## REQUIREMENT
Render the material below as a Markdown table with two columns, Row and Line, that gives each line with its row number and leaves out blank lines.

## DATA FOR THIS EXERCISE
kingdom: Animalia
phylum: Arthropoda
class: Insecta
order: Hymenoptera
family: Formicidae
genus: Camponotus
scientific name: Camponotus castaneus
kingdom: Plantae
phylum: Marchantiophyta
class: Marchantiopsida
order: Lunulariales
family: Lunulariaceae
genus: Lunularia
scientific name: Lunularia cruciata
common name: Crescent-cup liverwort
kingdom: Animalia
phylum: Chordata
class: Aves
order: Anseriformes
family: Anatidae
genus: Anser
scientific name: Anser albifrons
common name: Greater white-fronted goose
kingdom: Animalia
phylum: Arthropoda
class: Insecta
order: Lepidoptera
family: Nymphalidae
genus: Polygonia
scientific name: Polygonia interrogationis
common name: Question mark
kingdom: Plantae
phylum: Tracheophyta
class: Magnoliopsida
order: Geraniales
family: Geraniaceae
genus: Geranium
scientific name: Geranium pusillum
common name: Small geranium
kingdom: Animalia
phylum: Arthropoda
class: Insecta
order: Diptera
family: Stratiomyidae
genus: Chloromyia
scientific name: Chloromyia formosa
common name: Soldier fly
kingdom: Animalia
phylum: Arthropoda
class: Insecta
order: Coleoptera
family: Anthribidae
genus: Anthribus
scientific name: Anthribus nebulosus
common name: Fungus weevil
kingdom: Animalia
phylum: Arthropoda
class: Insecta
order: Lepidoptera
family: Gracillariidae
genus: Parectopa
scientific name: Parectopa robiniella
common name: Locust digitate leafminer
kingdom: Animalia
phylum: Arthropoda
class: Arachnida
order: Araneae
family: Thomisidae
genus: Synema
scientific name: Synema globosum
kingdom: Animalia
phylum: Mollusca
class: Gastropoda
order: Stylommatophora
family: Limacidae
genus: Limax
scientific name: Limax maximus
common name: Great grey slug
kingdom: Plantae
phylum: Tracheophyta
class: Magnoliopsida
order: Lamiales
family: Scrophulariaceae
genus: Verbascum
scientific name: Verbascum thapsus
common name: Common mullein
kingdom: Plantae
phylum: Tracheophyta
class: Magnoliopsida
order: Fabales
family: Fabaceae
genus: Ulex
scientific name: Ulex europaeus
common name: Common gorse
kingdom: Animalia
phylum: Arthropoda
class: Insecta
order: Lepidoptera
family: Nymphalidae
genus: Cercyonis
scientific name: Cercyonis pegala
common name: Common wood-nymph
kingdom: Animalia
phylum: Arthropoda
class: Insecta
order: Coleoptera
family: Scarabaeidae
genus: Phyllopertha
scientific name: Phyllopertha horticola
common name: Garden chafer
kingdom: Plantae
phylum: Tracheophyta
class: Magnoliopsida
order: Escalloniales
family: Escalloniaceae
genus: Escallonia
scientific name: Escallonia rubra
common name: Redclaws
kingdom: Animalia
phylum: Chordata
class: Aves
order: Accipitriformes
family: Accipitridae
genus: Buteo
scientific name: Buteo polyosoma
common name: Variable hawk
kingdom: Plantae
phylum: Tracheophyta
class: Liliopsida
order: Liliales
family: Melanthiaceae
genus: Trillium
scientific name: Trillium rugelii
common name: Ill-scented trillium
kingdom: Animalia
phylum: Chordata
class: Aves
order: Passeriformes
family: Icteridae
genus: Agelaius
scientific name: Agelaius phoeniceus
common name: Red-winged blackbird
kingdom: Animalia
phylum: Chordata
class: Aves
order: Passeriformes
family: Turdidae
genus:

## ANSWER BELOW
| Row | Line |
|---|---|
| 1 | kingdom: Animalia |
| 2 | phylum: Arthropoda |
| 3 | class: Insecta |
| 4 | order: Hymenoptera |
| 5 | family: Formicidae |
| 6 | genus: Camponotus |
| 7 | scientific name: Camponotus castaneus |
| 8 | kingdom: Plantae |
| 9 | phylum: Marchantiophyta |
| 10 | class: Marchantiopsida |
| 11 | order: Lunulariales |
| 12 | family: Lunulariaceae |
| 13 | genus: Lunularia |
| 14 | scientific name: Lunularia cruciata |
| 15 | common name: Crescent-cup liverwort |
| 16 | kingdom: Animalia |
| 17 | phylum: Chordata |
| 18 | class: Aves |
| 19 | order: Anseriformes |
| 20 | family: Anatidae |
| 21 | genus: Anser |
| 22 | scientific name: Anser albifrons |
| 23 | common name: Greater white-fronted goose |
| 24 | kingdom: Animalia |
| 25 | phylum: Arthropoda |
| 26 | class: Insecta |
| 27 | order: Lepidoptera |
| 28 | family: Nymphalidae |
| 29 | genus: Polygonia |
| 30 | scientific name: Polygonia interrogationis |
| 31 | common name: Question mark |
| 32 | kingdom: Plantae |
| 33 | phylum: Tracheophyta |
| 34 | class: Magnoliopsida |
| 35 | order: Geraniales |
| 36 | family: Geraniaceae |
| 37 | genus: Geranium |
| 38 | scientific name: Geranium pusillum |
| 39 | common name: Small geranium |
| 40 | kingdom: Animalia |
| 41 | phylum: Arthropoda |
| 42 | class: Insecta |
| 43 | order: Diptera |
| 44 | family: Stratiomyidae |
| 45 | genus: Chloromyia |
| 46 | scientific name: Chloromyia formosa |
| 47 | common name: Soldier fly |
| 48 | kingdom: Animalia |
| 49 | phylum: Arthropoda |
| 50 | class: Insecta |
| 51 | order: Coleoptera |
| 52 | family: Anthribidae |
| 53 | genus: Anthribus |
| 54 | scientific name: Anthribus nebulosus |
| 55 | common name: Fungus weevil |
| 56 | kingdom: Animalia |
| 57 | phylum: Arthropoda |
| 58 | class: Insecta |
| 59 | order: Lepidoptera |
| 60 | family: Gracillariidae |
| 61 | genus: Parectopa |
| 62 | scientific name: Parectopa robiniella |
| 63 | common name: Locust digitate leafminer |
| 64 | kingdom: Animalia |
| 65 | phylum: Arthropoda |
| 66 | class: Arachnida |
| 67 | order: Araneae |
| 68 | family: Thomisidae |
| 69 | genus: Synema |
| 70 | scientific name: Synema globosum |
| 71 | kingdom: Animalia |
| 72 | phylum: Mollusca |
| 73 | class: Gastropoda |
| 74 | order: Stylommatophora |
| 75 | family: Limacidae |
| 76 | genus: Limax |
| 77 | scientific name: Limax maximus |
| 78 | common name: Great grey slug |
| 79 | kingdom: Plantae |
| 80 | phylum: Tracheophyta |
| 81 | class: Magnoliopsida |
| 82 | order: Lamiales |
| 83 | family: Scrophulariaceae |
| 84 | genus: Verbascum |
| 85 | scientific name: Verbascum thapsus |
| 86 | common name: Common mullein |
| 87 | kingdom: Plantae |
| 88 | phylum: Tracheophyta |
| 89 | class: Magnoliopsida |
| 90 | order: Fabales |
| 91 | family: Fabaceae |
| 92 | genus: Ulex |
| 93 | scientific name: Ulex europaeus |
| 94 | common name: Common gorse |
| 95 | kingdom: Animalia |
| 96 | phylum: Arthropoda |
| 97 | class: Insecta |
| 98 | order: Lepidoptera |
| 99 | family: Nymphalidae |
| 100 | genus: Cercyonis |
| 101 | scientific name: Cercyonis pegala |
| 102 | common name: Common wood-nymph |
| 103 | kingdom: Animalia |
| 104 | phylum: Arthropoda |
| 105 | class: Insecta |
| 106 | order: Coleoptera |
| 107 | family: Scarabaeidae |
| 108 | genus: Phyllopertha |
| 109 | scientific name: Phyllopertha horticola |
| 110 | common name: Garden chafer |
| 111 | kingdom: Plantae |
| 112 | phylum: Tracheophyta |
| 113 | class: Magnoliopsida |
| 114 | order: Escalloniales |
| 115 | family: Escalloniaceae |
| 116 | genus: Escallonia |
| 117 | scientific name: Escallonia rubra |
| 118 | common name: Redclaws |
| 119 | kingdom: Animalia |
| 120 | phylum: Chordata |
| 121 | class: Aves |
| 122 | order: Accipitriformes |
| 123 | family: Accipitridae |
| 124 | genus: Buteo |
| 125 | scientific name: Buteo polyosoma |
| 126 | common name: Variable hawk |
| 127 | kingdom: Plantae |
| 128 | phylum: Tracheophyta |
| 129 | class: Liliopsida |
| 130 | order: Liliales |
| 131 | family: Melanthiaceae |
| 132 | genus: Trillium |
| 133 | scientific name: Trillium rugelii |
| 134 | common name: Ill-scented trillium |
| 135 | kingdom: Animalia |
| 136 | phylum: Chordata |
| 137 | class: Aves |
| 138 | order: Passeriformes |
| 139 | family: Icteridae |
| 140 | genus: Agelaius |
| 141 | scientific name: Agelaius phoeniceus |
| 142 | common name: Red-winged blackbird |
| 143 | kingdom: Animalia |
| 144 | phylum: Chordata |
| 145 | class: Aves |
| 146 | order: Passeriformes |
| 147 | family: Turdidae |
| 148 | genus: |